I recently learned of Cantor's diagonal argument, and was thinking about why there can't be a bijection between any infinite set of integers and any infinite set of real numbers. I understood the basic idea behind the proof, but I was thinking of a particular transformation, for which I don't see why it doesn't form a bijection.
Let's say we want to map all of the integers, to the real numbers between $[-1, 1]$. My transformation is created in such a way, that for every integer, I transform it into a mirrored number that is placed after a decimal.
For example:
$$0 \rightarrow 0.0$$ $$1 \rightarrow 0.1$$ $$2 \rightarrow 0.2$$ $$\vdots$$ $$100 \rightarrow 0.001$$ $$\vdots$$
It would seem to me that this is one to one, and every number between $[-1, 1]$ is hit.
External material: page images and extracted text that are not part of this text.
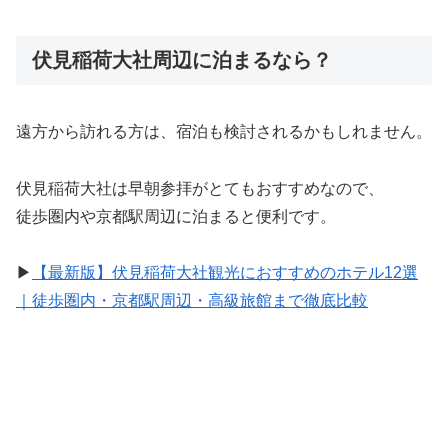
伏見稲荷大社周辺に泊まるなら？
遠方から訪れる方は、宿泊も検討されるかもしれません。
伏見稲荷大社は早朝参拝がとてもおすすめなので、
徒歩圏内や京都駅周辺に泊まると便利です。
▶
【最新版】伏見稲荷大社観光におすすめのホテル12選
｜徒歩圏内・京都駅周辺・高級旅館まで徹底比較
Even in the example of an irrational number, say $(\sqrt2 - 1)$, there is sum integer of infinite size that maps exactly to $(\sqrt2 - 1)$, because $(\sqrt2 - 1)$ can be written as a decimal made of up an infinite number of integer sitting behind a decimal point. It could be mapped as:
$$...73265312414 \rightarrow 0.41421356237...$$
Now, I'm assuming I was probably not the first person to think of this, so, why does this not work as a bijcetive mapping?